VIX futures consolidates between 23.99 and 24.61, awaiting further developments.  Having made a Trading Cycle low, the next hurdle to overcome is mid-Cycle resistance at 26.59.  The December master Cycle high in the VIX comes a week later than the projected Master Cycle low in the SPX.  It will be interesting to see which index dominates.

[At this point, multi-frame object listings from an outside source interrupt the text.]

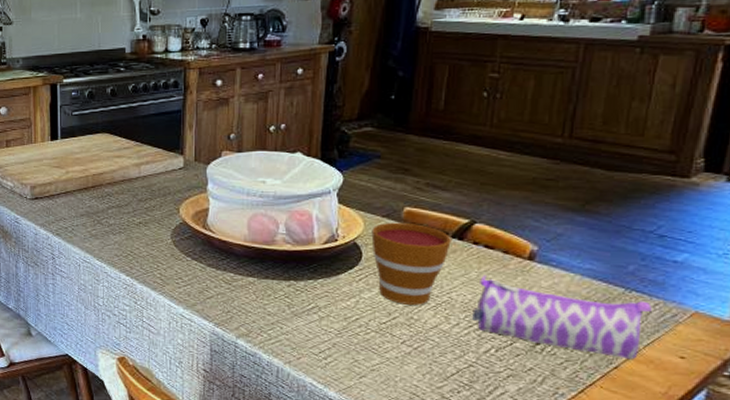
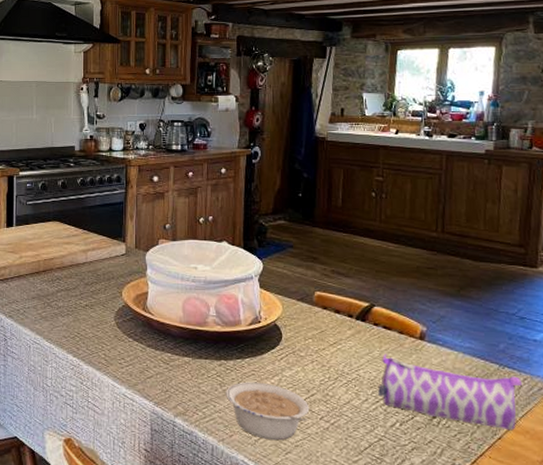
legume: none [294,303,390,364] -> present [226,381,310,441]
cup: present [371,222,451,305] -> none [289,305,356,382]

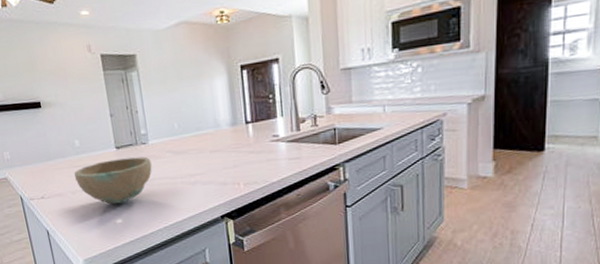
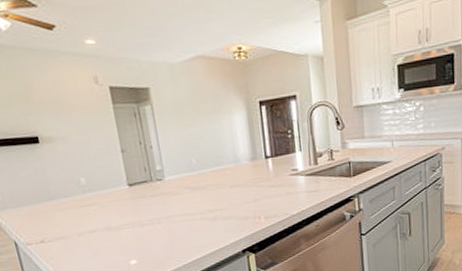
bowl: present [74,156,152,204] -> none [80,193,169,245]

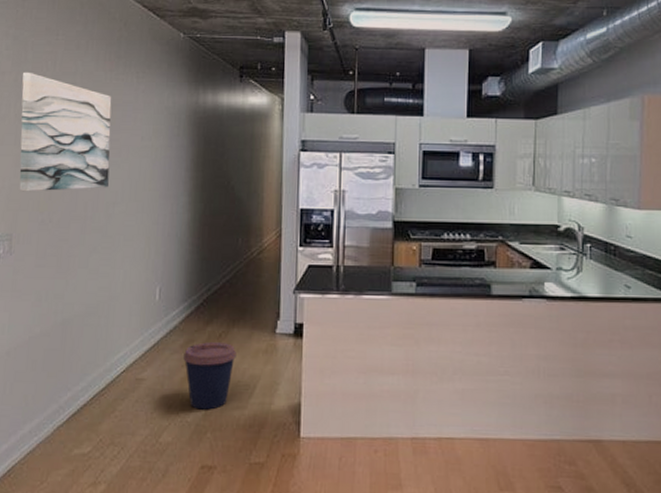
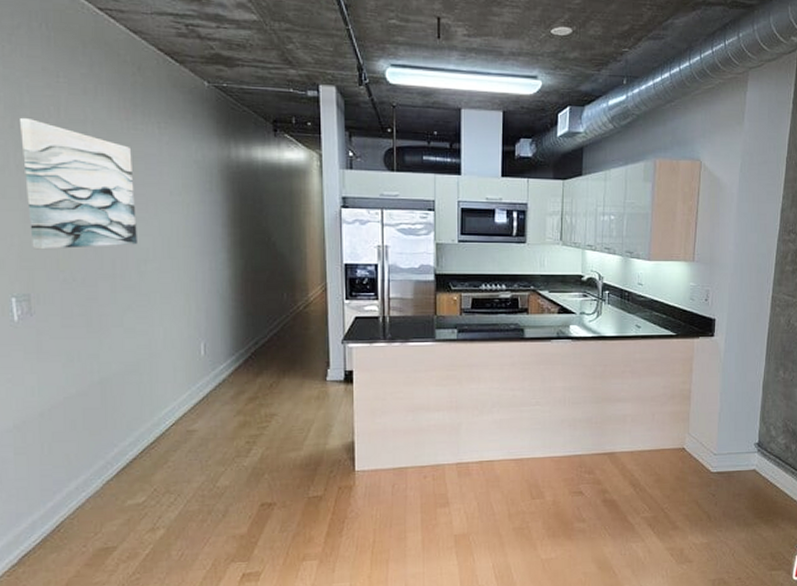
coffee cup: present [183,342,236,410] -> none [235,392,289,454]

ZeroHedge remarks, “We are considering VIX hedges for the first time since August

Everything that is “protection” has come down hard and we are starting to get interested. To go outright short cash equities here is not a trade for us – we would want to see an attack and possible overshoot of the 4100 level – but volatility is different. Let’s examine.

Put puke – getting there

Never buy protection when you must, buy it when you can. We are getting closer…”

 

 

TNX is making new lows this morning as it completes the final probe of the correction on day 260 of the current Master Cycle.   Should the reversal take place today, we may see rising rates through the end of the year, according to the Cycles Model.  Not a happy thought…

1:30 pm

ZeroHedge reports, “What a difference a month makes: last month, when inflation prints were coming red hot, one couldn’t find a willing buyer for the 20Y auction with a microscope, and as a result we saw a 2.5bps tail, tying the biggest on record. Well, fast forward to today when after two big misses in the form of lower than expected CPI and PPI, we just got the 2nd best 20Y auction on record.

Printing at a high yield of 4.072%, the auction priced not only more than 30bps below October’s 4.395%, the first sequential yield drop since August, but also stopped through the When Issued 4.101 by 2.9bps, which was the second highest stop through on record with just April’s 3.0bps higher.

The bid to cover of 2.64 was also very solid, printing above last month’s 2.50% and above the six-auction average of 2.53%.

The internals were also stellar, with Indirects taking down 75.3%, the third highest on record, and well above the 70.3% recent average; and with Directs taking down 15.4%, below the 17.6% recent average, that left Dealers holding 9.2%, the lowest since September and well below the recent average of 12.1%.”